The company currently displays product search results based primarily on relevance, and the program is free.

The new changes, which will likely be seen as controversial by some in the e-commerce business, will take effect by October.

The search giant said it would rename its service “Google Shopping” from the current Google Product Search.

"We are starting to transition Google Product Search in the U.S. to a purely commercial model," said Sameer Samat, vice president of product management at Google Shopping.

"This will give merchants greater control over where their products appear on Google Shopping.”

Google has been in the product listing and search business for about a decade, having provided merchants with free access to shoppers during that time.

The company generated revenue by running paid product search ads along with the unpaid product listings, said Eric Best, CEO of Mercent, which helps retailers sell through Google and other e-commerce websites.

"Today, that model goes away," he told Reuters.

"It's a very big deal."

The changes could help Google earn additional revenue and profit from its retail advertisers, which account for as much as 40 percent of the company´s advertising base, according to Best.

Google Product Search brings in around $650 million in annual sales in the U.S. and about $1.3 billion worldwide, according to estimates by ChannelAdvisor, which helps merchants sell their products and services online.

"That's the free sales that are going to disappear unless they decide to pay," said ChannelAdvisor CEO Scot Wingo.

Under Google's new system, retailers may have to spend an additional $130 million a year in the U.S. along, and $270 million globally, to fill that sales gap, he estimated.

"The winner in this is Google," Wingo told Reuters. "That extra spending is pure margin and will drop to earnings per share."

Google´s new policy is not sitting well with some of the retailers ChannelAdvisor works with, who are questioning the company´s motives.
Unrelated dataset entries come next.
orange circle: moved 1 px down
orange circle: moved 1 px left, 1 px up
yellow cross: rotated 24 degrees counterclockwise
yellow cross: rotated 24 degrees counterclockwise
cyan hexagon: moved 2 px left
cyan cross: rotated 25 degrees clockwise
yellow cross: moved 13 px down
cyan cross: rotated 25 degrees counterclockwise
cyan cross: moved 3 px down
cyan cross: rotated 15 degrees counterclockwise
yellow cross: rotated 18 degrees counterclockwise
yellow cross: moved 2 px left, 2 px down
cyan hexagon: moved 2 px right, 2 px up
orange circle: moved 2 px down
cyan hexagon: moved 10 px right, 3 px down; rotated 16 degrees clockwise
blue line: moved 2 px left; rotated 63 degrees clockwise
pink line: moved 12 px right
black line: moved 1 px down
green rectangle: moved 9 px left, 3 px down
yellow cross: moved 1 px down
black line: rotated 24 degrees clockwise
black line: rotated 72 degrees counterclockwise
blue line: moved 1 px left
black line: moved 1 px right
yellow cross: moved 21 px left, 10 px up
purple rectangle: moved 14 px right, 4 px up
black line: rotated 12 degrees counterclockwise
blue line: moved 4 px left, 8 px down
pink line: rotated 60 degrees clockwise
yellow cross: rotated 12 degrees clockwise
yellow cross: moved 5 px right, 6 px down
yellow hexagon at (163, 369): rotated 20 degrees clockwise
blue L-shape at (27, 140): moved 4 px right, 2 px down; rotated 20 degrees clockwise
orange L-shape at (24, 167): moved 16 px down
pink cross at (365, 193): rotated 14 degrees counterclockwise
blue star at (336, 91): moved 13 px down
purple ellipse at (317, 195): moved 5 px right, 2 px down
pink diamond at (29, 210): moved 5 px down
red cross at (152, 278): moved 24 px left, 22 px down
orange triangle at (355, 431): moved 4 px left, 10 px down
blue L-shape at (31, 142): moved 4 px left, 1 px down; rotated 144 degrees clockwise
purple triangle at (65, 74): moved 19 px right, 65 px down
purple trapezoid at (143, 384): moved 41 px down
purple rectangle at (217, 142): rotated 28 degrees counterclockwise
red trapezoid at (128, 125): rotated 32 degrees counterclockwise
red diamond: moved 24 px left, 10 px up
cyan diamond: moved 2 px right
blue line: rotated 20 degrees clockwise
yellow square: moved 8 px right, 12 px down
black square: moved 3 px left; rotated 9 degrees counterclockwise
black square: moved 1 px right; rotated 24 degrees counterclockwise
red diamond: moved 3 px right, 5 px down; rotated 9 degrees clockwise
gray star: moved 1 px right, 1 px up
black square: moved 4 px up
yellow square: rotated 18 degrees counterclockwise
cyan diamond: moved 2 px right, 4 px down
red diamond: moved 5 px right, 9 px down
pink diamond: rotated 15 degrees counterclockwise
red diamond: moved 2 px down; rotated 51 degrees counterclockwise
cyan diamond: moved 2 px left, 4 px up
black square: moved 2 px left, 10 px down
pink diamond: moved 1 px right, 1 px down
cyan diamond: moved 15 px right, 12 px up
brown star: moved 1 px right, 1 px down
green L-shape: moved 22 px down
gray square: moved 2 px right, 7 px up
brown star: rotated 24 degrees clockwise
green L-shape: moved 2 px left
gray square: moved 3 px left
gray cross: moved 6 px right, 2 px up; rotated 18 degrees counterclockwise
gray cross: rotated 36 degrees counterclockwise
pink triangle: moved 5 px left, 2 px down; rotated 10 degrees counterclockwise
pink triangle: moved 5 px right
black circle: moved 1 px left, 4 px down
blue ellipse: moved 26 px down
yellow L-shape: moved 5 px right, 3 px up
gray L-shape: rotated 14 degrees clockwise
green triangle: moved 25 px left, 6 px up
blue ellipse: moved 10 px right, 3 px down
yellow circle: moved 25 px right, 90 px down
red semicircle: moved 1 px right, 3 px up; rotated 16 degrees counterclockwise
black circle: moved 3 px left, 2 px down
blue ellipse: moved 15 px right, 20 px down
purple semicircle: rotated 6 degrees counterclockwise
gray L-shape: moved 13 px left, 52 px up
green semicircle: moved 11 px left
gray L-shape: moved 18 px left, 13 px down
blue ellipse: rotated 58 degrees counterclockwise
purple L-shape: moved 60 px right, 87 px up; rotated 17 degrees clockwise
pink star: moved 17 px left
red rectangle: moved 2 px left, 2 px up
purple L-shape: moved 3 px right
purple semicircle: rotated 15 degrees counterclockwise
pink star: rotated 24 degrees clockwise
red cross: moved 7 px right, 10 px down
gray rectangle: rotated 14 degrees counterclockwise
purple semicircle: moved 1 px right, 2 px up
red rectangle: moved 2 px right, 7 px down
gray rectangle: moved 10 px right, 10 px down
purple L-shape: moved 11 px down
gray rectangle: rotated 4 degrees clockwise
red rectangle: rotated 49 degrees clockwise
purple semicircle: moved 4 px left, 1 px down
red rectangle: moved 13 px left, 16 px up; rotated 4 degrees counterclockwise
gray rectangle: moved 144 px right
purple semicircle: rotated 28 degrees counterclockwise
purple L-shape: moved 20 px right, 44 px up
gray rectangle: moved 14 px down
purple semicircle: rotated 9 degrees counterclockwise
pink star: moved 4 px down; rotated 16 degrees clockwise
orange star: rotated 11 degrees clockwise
Indeed, the October rollout of the changes does not give merchants much time to adjust to the new system in time for the key holiday shopping season, he added.

However, for merchants, there are upsides and downsides, Best said.

"The downside is that retailers are going to have to pay for performance when it comes to e-commerce traffic and revenue driven by or through Google.”

"The free traffic is disappearing."

Best said the changes might be seen unfavorably by some in the Internet community because Google's search results have typically not been influenced by money.

"Pay-for-placement to some degree is an alternative to purely organic relevancy results.”

"The fact that shopping results will be more closely tied to bid-for-placement will not sit well with all advertisers."

Google said the changes would help retailers make their products more visible to shoppers searching on Google.  The old system, the company said, was difficult to regulate because retailers could list a lot of products for free.

However, Best said that merchants who have to pay might reduce their clutter.

"Having a commercial relationship with merchants will encourage them to keep their product information fresh and up to date," Google's Samat wrote in a blog posting on Thursday.

"Higher quality data - whether it's accurate prices, the latest offers or product availability - should mean better shopping results for users, which in turn should create higher quality traffic for merchants."

But ChannelAdvisor's Wingo is skeptical of that argument.

"That's a slippery slope because this could apply to websites, not just product listings," he said.

"Why have organic search at all? Anyone can set up a website and use it for spammy purposes. That's what Google is supposed to deal with."

Other online retailers, such as Amazon and eBay, will likely be affected by Google's changes because these sites currently receive a lot of free traffic from Google Product Search.

In the future, they will have to pay for that themselves, Wingo said.

Some merchants may decide to simply list more products for sale on Amazon's and eBay's online marketplaces, which would be a bonus for those companies, he said.

Shares of Google´s stock fell 1.3 percent at $580.86 on Thursday. The shares have fallen 13 percent since January.

Shares of Amazon´s stock rose 1.8 percent to $212.91, while eBay lost 1 percent to $39.19.